Wednesday, March 25, 2015
The video above is the latest video from Truth Wins Out, and is part of a series attempting to show people what the so-called “religious freedom” bills to legalise discrimination against LGBT people could actually do. It’s an, um, interesting approach.
The ad portrays discrimination against Christians as something that could be possible under these pro-discrimination bills, a sort of "be careful what you wish for" kind of thing. Sometimes radical right religionists claim they’d be fine with that as long as they get to discriminate against LGBT people. NO one believes they’re telling the truth when they say that, not when they already take an insignificant incident and try to pretend it’s evidence of some sort of massive “oppression” of Christians.
The so-called “upside down” approach of this ad, reversing the positions of minority/majority and oppressor/oppressed, can sometimes be effective because they can help people see things they might not otherwise notice. However, in this case, I think it’s extremely problematic: It plays right into rightwing “Christian” victim fantasies, and will no doubt be spun by them as “proof” of what gay people “really” want. I think this ad could do more harm than good.
In stark contrast is their first ad, below. “Religious Freedom Cafe“ presents a realistic scenario in which a religious café owner refuses service to a customer because of his religious beliefs. The fact that he refuses service to a Black man could be too obvious, except that it’s also more likely to help heterosexuals see the discrimination more clearly than if it was against a gay person. Moreover, these “religious freedom” bills permit discrimination against everyone, as long as it’s because of their supposedly “sincerely held religious beliefs”.
The problem is, most people won’t believe that’s true: Federal law forbids discrimination based on race, creed, colour, and a number of other factors, and most states have similar laws—even the states considering the pro-discrimination “religious freedom” bills. The casual viewer would be thinking that such existing laws would overrule pro-discrimination “religious freedom” laws. Maybe they would. Experts disagree on the immediate effect, though long term anyone using such laws to justify racial discrimination would no doubt end up in litigation designed to test the constitutionality of such laws and the discrimination they legalise.

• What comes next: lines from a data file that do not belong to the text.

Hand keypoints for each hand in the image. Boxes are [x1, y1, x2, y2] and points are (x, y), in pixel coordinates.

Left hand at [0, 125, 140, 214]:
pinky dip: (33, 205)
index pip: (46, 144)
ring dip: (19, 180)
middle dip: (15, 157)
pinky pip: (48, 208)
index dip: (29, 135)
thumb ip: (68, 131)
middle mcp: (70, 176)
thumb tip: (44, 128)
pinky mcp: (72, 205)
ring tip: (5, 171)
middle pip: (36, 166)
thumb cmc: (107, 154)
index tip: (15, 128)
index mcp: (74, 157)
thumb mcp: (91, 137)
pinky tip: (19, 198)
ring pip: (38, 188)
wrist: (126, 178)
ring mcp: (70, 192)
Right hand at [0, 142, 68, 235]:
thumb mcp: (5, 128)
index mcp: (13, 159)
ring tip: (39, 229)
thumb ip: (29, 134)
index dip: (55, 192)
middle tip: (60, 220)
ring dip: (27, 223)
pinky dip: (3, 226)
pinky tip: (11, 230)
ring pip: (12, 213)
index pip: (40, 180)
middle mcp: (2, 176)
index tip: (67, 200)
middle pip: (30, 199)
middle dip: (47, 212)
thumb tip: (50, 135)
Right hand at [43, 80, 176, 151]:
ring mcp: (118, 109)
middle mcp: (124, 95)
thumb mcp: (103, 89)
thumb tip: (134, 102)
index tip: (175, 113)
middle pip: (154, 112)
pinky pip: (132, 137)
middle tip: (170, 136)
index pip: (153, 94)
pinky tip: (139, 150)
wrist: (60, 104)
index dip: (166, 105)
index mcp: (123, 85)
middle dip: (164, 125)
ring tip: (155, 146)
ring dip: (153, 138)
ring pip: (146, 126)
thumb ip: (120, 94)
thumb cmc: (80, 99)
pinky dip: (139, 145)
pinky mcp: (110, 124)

And that’s the bigger, long-term threat: The outcome of that test case would ultimately be decided by the US Supreme Court, and if a Republican wins the White House in 2016 and the party holds on to Congress, there could be a radically more extreme rightwing Court by the time a test case got to the Supreme Court, and that could ultimately result in the destruction of all anti-discrimination laws in the USA, though that prospect would gladden the hearts of the radical rightwing, for many reasons.
All of which means that it’s vital to help mainstream Americans understand how anti-American and even evil these so-called “religious freedom” license to discriminate bills really are. I personally don’t think the first ad will help very much to do that, ones more like the second one might.
Still, if any ad helps even just some mainstream Americans understand the huge threat to American civil society these bills pose, well, that’s probably helpful after all.